For the long-term, the Company and its industry partners have secured approximately 4,000 +/- acres currently under lease or to be leased in this area and has future plans to participate in the drilling of as many as 150-200 coalbed methane wells in this part of Oklahoma. Based on production in this area, conservative estimates of gross production from 200 wells would be projected at 9,000,000 cubic feet of natural gas per day, which at current market prices approximates gross figures of $49,500 per day before line charges, royalties, taxes and operating expenses. Once again, although the company remains confident as to its future operations, no assurances can be given that such production will be achieved or revenues realized. The Company has varying degrees of ownership in each gas property.

About Allied Energy Group

Allied Energy Group, Inc. (PINKSHEETS: AGGI) is an independent energy development firm primarily engaged in the exploration, development, and production of oil and natural gas in the continental United States. The company relies upon its industry partners, well operators, geologists, petroleum engineers, seismic specialists, and financial analysts whose combined industry experience is essential to the success of each project. Allied Energy Group's strategic focus is the development of oil and natural gas reserves. As the fuel of choice to meet the growing demand for a clean-burning domestically produced fuel, the company firmly believes its natural gas exploration strategy should provide substantial growth to the company for the years to come.

For more information: www.alliedenergy.com

Certain statements in this release and the attached corporate profile that are not historical facts are "forward-looking statements" within the meaning of the Private Securities Litigation Reform Act of 1995. Such statements may be identified by the use of words such as "anticipate," "believe," "expect," "future," "may," "will," "would," "should," "plan," "projected," "intend," and similar expressions. Such forward-looking statements involve known and unknown risks including but not limited to geological and geophysical risks inherent to the oil and gas industry, uncertainties and other factors that may cause the actual results, performance or achievements of the Company to be materially different from those expressed or implied by such forward-looking statements. The Company may have varying degrees of working interest ownership in each well and/or prospect. Thus, gross revenue projections may not be equal to what is distributed net to the Company.

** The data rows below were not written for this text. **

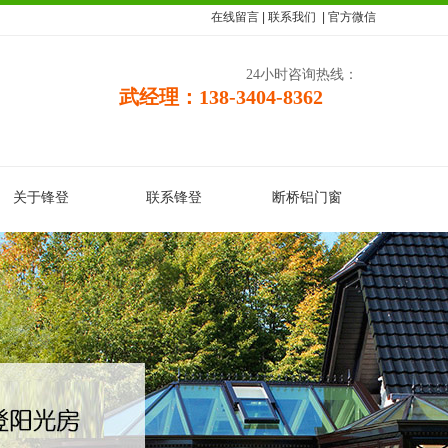
在线留言
|
联系我们
|
官方微信
24小时咨询热线：
武经理：138-3404-8362
关于锋登
联系锋登
断桥铝门窗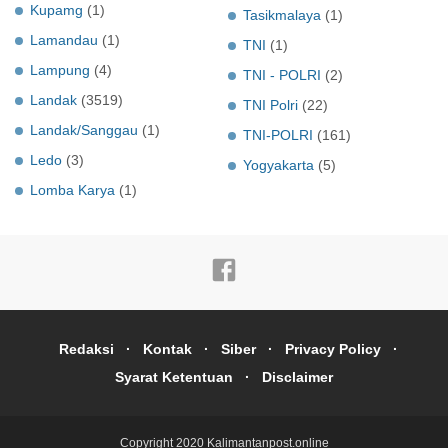
Kupamg
(1)
Tasikmalaya
(1)
Lamandau
(1)
TNI
(1)
Lampung
(4)
TNI - POLRI
(2)
Landak
(3519)
TNI Polri
(22)
Landak/Sanggau
(1)
TNI-POLRI
(161)
Ledo
(3)
Yogyakarta
(5)
Lomba Karya
(1)
Redaksi
Kontak
Siber
Privacy Policy
Syarat Ketentuan
Disclaimer
Copyright 2020
Kalimantanpost.online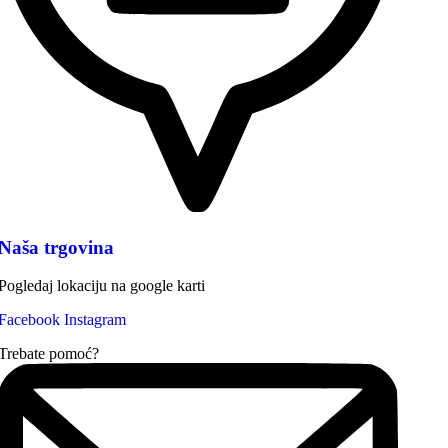
Naša trgovina
Pogledaj lokaciju na google karti
Facebook
Instagram
Trebate pomoć?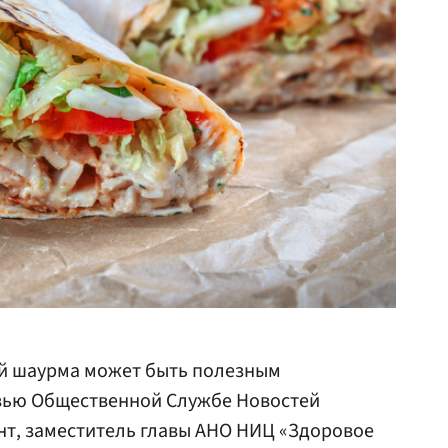
й шаурма может быть полезным
рвью Общественной Службе Новостей
нт, заместитель главы АНО НИЦ «Здоровое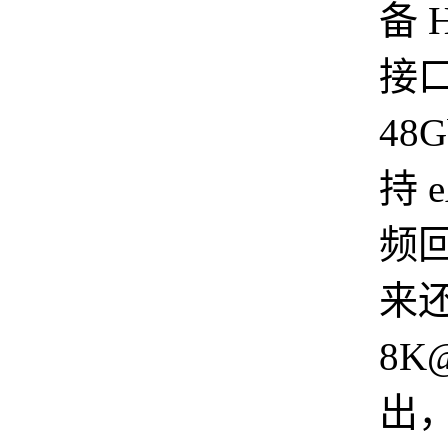
备 H
接口
48
持 
频
来
8K@
出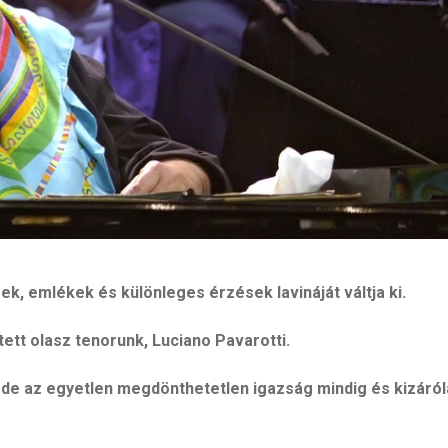
, emlékek és különleges érzések lavináját váltja ki.
tett olasz tenorunk, Luciano Pavarotti.
, de az egyetlen megdönthetetlen igazság mindig és kizáró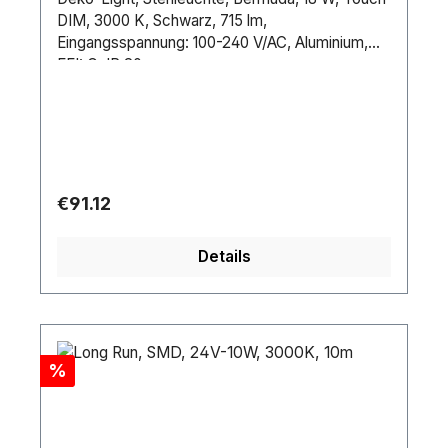
DIM, 3000 K, Schwarz, 715 lm,
Eingangsspannung: 100-240 V/AC, Aluminium,
EEI: G, IP 20
Regular price:
€91.12
Details
Discount
%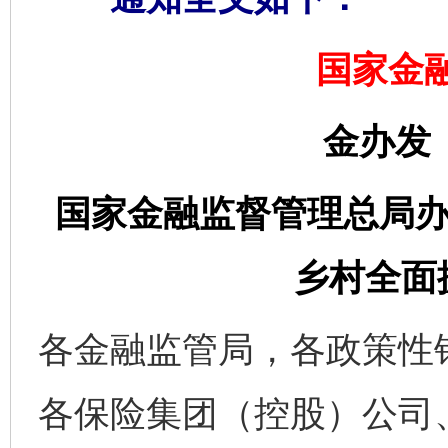
国家金
金办发〔
国家金融监督管理总局办
乡村全面
各金融监管局，各政策性
各保险集团（控股）公司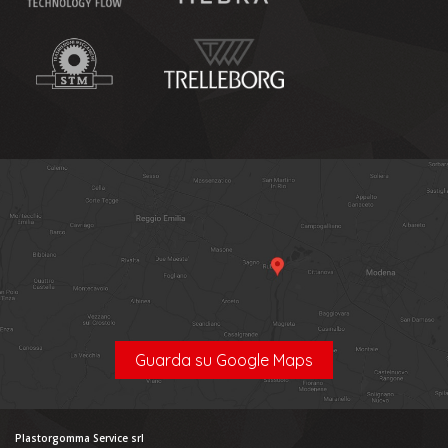
Guarda su Google Maps
Plastorgomma Service srl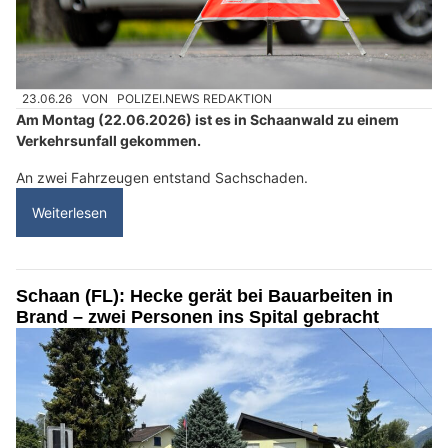
23.06.26
VON
POLIZEI.NEWS REDAKTION
Am Montag (22.06.2026) ist es in Schaanwald zu einem
Verkehrsunfall gekommen.
An zwei Fahrzeugen entstand Sachschaden.
Weiterlesen
Schaan (FL): Hecke gerät bei Bauarbeiten in
Brand – zwei Personen ins Spital gebracht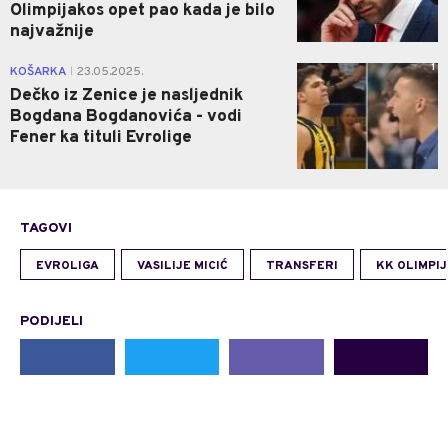
Olimpijakos opet pao kada je bilo
najvažnije
1
KOŠARKA
23.05.2025.
|
Dečko iz Zenice je nasljednik
Bogdana Bogdanovića - vodi
Fener ka tituli Evrolige
TAGOVI
EVROLIGA
VASILIJE MICIĆ
TRANSFERI
KK OLIMPI
PODIJELI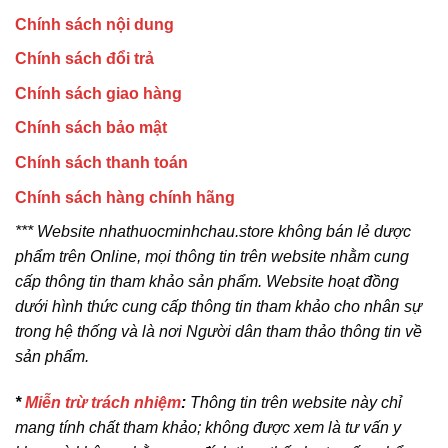
Chính sách nội dung
Chính sách đổi trả
Chính sách giao hàng
Chính sách bảo mật
Chính sách thanh toán
Chính sách hàng chính hãng
*** Website nhathuocminhchau.store không bán lẻ dược
phẩm trên Online, mọi thông tin trên website nhằm cung
cấp thông tin tham khảo sản phẩm. Website hoạt đồng
dưới hình thức cung cấp thông tin tham khảo cho nhân sự
trong hệ thống và là nơi Người dân tham thảo thông tin về
sản phẩm.
*
Miễn trừ trách nhiệm
:
Thông tin trên website này chỉ
mang tính chất tham khảo; không được xem là tư vấn y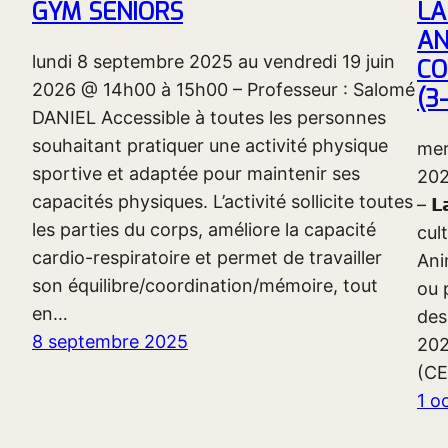
GYM SENIORS
LA
AN
lundi 8 septembre 2025 au vendredi 19 juin
CO
2026 @ 14h00 à 15h00 – Professeur : Salomé
(3
DANIEL Accessible à toutes les personnes
souhaitant pratiquer une activité physique
mer
sportive et adaptée pour maintenir ses
2026
capacités physiques. L’activité sollicite toutes
– 𝗟
les parties du corps, améliore la capacité
cul
cardio-respiratoire et permet de travailler
Ani
son équilibre/coordination/mémoire, tout
ou 
en…
des
8 septembre 2025
20
(CE
1 o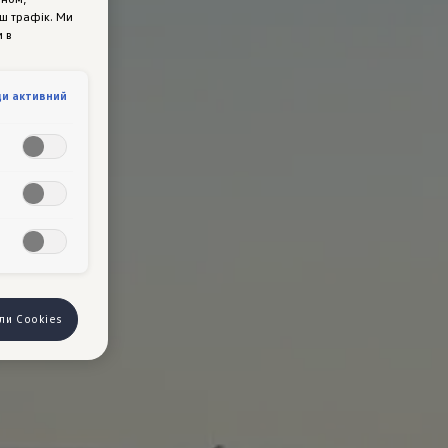
аш трафік. Ми
 в
ди активний
йли Cookies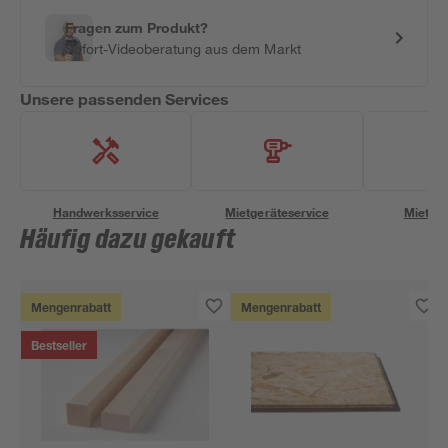
Fragen zum Produkt?
Sofort-Videoberatung aus dem Markt
Unsere passenden Services
Handwerksservice
Mietgeräteservice
Miettra
Häufig dazu gekauft
Mengenrabatt
Mengenrabatt
Bestseller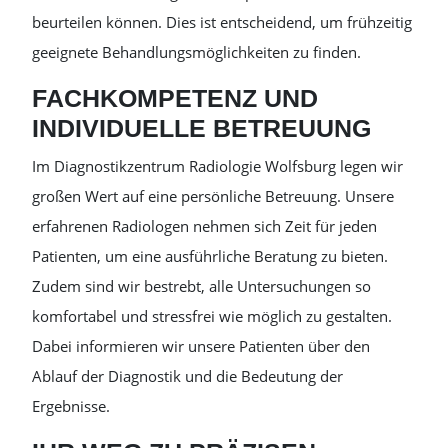
beurteilen können. Dies ist entscheidend, um frühzeitig
geeignete Behandlungsmöglichkeiten zu finden.
FACHKOMPETENZ UND
INDIVIDUELLE BETREUUNG
Im Diagnostikzentrum Radiologie Wolfsburg legen wir
großen Wert auf eine persönliche Betreuung. Unsere
erfahrenen Radiologen nehmen sich Zeit für jeden
Patienten, um eine ausführliche Beratung zu bieten.
Zudem sind wir bestrebt, alle Untersuchungen so
komfortabel und stressfrei wie möglich zu gestalten.
Dabei informieren wir unsere Patienten über den
Ablauf der Diagnostik und die Bedeutung der
Ergebnisse.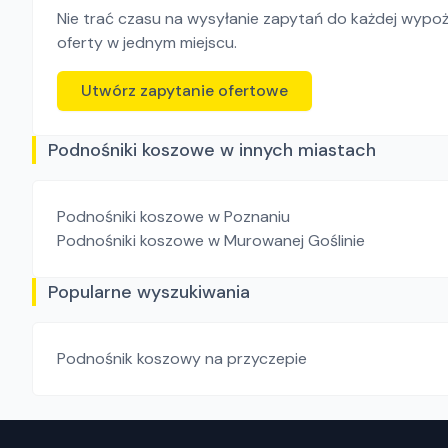
Nie trać czasu na wysyłanie zapytań do każdej wypoży
oferty w jednym miejscu.
Utwórz zapytanie ofertowe
Podnośniki koszowe w innych miastach
Podnośniki koszowe
w Poznaniu
Podnośniki koszowe
w Murowanej Goślinie
Popularne wyszukiwania
Podnośnik koszowy na przyczepie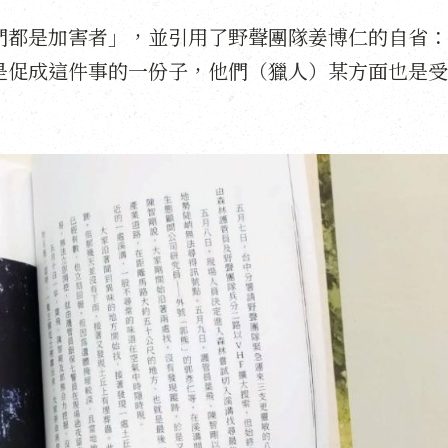
們都是加害者」，並引用了野聲團隊姜博仁的自省：
是促成這件事的一份子，他們（獵人）某方面也是受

The Company's future operating results are dependent upon many factors, including but not limited to the Company's ability to: (i) obtain sufficient capital or a strategic business arrangement to fund its expansion plans; (ii) build the management and human resources and infrastructure necessary to support the growth of its business; (iii) competitive factors and developments beyond the Company's control; and (iv) other risk factors inherent to the oil and gas industry.